On Dec. 24, 2015, Messick saw a dead horse and told another neighbor, who called Kim.

“I heard the conversation and Kim was very angry, asking who was trespassing,” Messick said. “She went into a tirade.”

Carbon County humane society officer Donna Crum said she had received calls about the Shoop property as far back as 2012 from a Sunny Rest resident.

“Dr.

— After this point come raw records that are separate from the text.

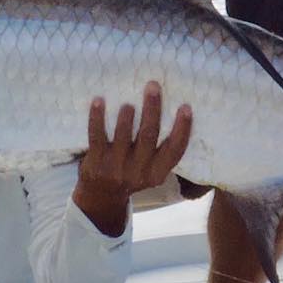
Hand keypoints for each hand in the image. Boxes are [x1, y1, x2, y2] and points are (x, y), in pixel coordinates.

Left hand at [73, 81, 191, 235]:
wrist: (102, 195)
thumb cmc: (132, 173)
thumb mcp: (152, 171)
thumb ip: (160, 150)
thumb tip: (169, 108)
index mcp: (157, 173)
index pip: (175, 150)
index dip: (182, 129)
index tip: (186, 107)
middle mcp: (139, 171)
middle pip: (148, 136)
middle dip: (152, 109)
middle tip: (153, 86)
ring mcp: (116, 167)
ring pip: (123, 135)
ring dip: (126, 116)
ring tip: (128, 103)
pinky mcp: (96, 162)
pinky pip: (96, 136)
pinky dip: (97, 117)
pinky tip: (98, 101)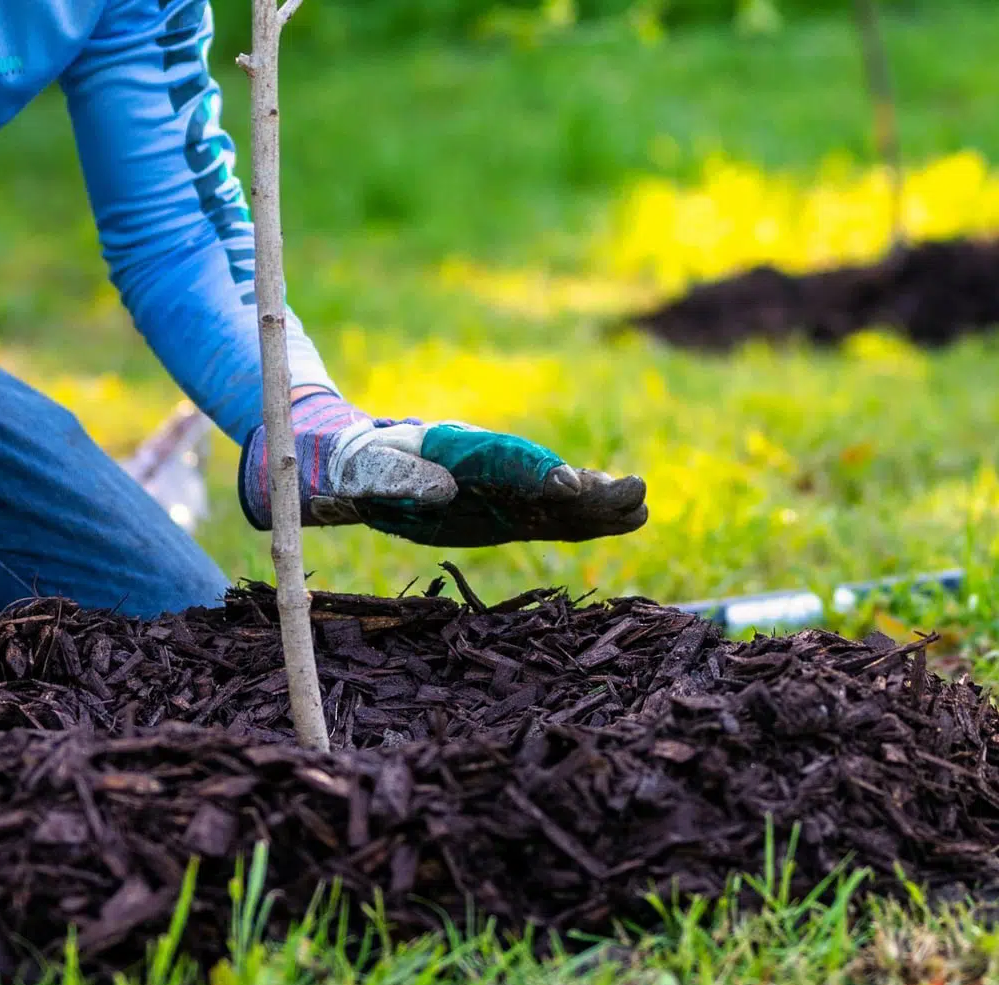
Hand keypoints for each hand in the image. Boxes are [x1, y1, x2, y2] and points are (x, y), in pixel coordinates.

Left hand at [238, 391, 646, 546]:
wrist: (359, 462)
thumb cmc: (359, 464)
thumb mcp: (364, 468)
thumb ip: (394, 475)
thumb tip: (441, 488)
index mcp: (454, 451)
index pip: (501, 461)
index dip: (535, 471)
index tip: (565, 482)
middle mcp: (486, 467)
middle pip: (542, 476)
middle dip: (585, 486)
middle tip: (632, 493)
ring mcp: (500, 489)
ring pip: (555, 497)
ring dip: (596, 503)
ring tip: (639, 508)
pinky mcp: (506, 510)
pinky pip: (550, 515)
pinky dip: (584, 518)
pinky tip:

Shoop told me he had to euthanize one of the horses and that he would handle the situation,” Crum said. “I trusted him because he was a professional who had an expert opinion that I figured superseded mine.”

Crum said over time she continued to get calls about the property and that Kim had given her permission to go on the land around the time the state police got their search warrant.

Wife and son testify

Brad, the 21-year-old son of Clyde and Kim, testified that he was often caught in the middle of his parents’ squabbles.

“It probably would not have been OK for my dad to feed her horses,” he said. “She is not a very cooperative person.”

Cawley also said Brad told her during the investigation that he told his father 50-100 times about issues at the farm and that he needed to “do something about it.”

Kim, meanwhile, only admitted to ownership of one of the horses and said a fractured tailbone left her unable to tend to the animals.

“I left many messages for him (Shoop) at his office, but he never answered my calls,” Kim said.

Appeal coming

Clyde told Kissner following the verdict that he did intend to appeal.

According to Gazo, the next step would be a hearing at the Court of Common Pleas level.